Discover how steel can deliver sustainable housing solutions in emergency situations.
There are some key issues that need to be considered:
4.1 TransportationIn emergency situations, often the local transportation infrastructure is limited or has been damaged. Steel with its natural strength-to-weight ratio makes this challenge easy to overcome. Light weight steel sections can be transported by pack animal, bicycle, canoe or even under man power.
All that is needed to is forethought to design the building to use standard lengths that can be hand-carried to the construction site.
Buildings need to be simply erected on site and ideally be designed with a thought for the local people's ongoing needs and challenges. Planning should include the use of local unskilled labour. Pre-punched and pre-engineered steel construction techniques are ideal. Since most components are easy and light to carry, they can be hand-carried to the site without the use of cranes or lifting devices.
With some forethought, the use of power can be eliminated and the use of complicated tools reduced. With steel construction, the use of a spanner, screwdriver and spirit level are often all this is required.
Self-drilling, galvanised steel foundations, pre punched holes and self-tapping screws makes the job easy to erect with a minimum of skills.
Lightweight steel frames also offer stability to prevent the structure from sinking into weak soils, which can be a real burden as a result of a natural disaster. As well, different geographical regions may require different building aspects for the emergency structures. In tropical climates steel housing design can satisfactorily supply natural ventilation through large air vents under the roof so that hot air can escape, as well as sloping roof design that facilitates efficient rain dispersal.

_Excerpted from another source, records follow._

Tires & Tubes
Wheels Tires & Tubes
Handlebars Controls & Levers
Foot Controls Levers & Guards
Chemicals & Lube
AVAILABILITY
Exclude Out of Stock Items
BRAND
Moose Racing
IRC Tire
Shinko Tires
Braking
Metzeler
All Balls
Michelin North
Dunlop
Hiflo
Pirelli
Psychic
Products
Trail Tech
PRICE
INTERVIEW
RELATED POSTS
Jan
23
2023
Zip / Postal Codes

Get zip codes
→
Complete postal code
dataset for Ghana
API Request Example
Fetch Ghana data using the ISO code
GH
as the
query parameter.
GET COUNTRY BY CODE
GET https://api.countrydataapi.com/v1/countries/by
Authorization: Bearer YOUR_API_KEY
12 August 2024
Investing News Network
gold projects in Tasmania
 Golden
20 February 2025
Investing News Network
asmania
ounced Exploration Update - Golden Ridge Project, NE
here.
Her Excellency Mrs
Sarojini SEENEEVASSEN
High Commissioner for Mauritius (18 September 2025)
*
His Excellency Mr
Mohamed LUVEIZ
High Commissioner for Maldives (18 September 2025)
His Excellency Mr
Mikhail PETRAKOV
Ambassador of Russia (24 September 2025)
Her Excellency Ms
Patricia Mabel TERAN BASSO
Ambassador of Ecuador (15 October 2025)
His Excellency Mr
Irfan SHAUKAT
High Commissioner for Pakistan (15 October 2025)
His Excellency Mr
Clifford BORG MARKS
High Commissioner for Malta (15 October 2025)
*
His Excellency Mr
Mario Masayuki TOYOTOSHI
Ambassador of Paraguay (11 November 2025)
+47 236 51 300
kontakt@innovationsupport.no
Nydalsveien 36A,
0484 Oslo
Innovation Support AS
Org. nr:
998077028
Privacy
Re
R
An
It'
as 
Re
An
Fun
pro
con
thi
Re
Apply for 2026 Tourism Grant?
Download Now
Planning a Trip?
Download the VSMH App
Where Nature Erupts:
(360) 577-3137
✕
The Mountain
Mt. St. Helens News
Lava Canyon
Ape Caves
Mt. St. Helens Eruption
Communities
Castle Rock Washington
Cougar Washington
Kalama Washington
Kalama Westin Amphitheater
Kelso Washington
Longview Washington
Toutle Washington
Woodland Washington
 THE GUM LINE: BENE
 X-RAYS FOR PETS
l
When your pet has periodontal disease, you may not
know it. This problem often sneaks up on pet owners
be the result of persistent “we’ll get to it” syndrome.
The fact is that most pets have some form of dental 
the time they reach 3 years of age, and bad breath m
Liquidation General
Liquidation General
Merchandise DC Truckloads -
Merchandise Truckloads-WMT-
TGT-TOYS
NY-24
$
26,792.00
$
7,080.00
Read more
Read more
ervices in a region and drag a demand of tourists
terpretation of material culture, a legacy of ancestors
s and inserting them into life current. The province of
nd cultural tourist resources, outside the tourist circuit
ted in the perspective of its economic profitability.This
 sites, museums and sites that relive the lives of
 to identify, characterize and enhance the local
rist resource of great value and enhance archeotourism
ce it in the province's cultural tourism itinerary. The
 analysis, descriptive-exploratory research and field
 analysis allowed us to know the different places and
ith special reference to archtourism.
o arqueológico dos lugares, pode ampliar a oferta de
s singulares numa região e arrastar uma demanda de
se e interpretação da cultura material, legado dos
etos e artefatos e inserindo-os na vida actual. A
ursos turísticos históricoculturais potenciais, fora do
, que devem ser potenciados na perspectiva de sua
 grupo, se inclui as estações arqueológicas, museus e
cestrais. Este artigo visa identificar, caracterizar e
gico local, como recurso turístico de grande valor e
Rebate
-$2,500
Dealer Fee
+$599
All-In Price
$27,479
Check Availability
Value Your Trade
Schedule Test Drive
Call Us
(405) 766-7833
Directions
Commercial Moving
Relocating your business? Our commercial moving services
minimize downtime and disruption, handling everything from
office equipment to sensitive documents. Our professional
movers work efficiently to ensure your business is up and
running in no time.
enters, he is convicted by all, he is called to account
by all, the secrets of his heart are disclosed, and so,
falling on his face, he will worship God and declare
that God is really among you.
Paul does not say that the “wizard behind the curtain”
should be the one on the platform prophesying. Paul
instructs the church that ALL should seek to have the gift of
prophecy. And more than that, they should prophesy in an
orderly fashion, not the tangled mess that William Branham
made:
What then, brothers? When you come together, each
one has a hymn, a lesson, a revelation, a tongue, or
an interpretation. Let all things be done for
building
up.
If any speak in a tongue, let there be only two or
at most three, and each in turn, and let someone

Steel is a convenient material which can be used easily combined with the other conventional building materials that may be within easy reach in the concerned area, thereby supporting practical methods for material supply. Products such as purlins, sheeting rails and main framing components as well as cladding, roof sheeting and floor decking are often used most effectively by combining them with other materials. For example they can be efficiently used in combination local bricks, cement plaster, coconut leaves, rattan, bamboo or fibrocement panels, for side and rear walls.
Train local labour to do the necessary jobs, and where possible, use local cladding materials. Reusable steel sheets, timber, bamboo, woven grass and palm-frond walls are examples.
By employing a steel structure with a mezzanine-level living area, walls and roofs can be rebuilt if damaged, and valuable food, tools, seed crops and clothing protected. The ease of building enables quick reconstruction and redevelopment of communities and provides a process that is self-sustaining.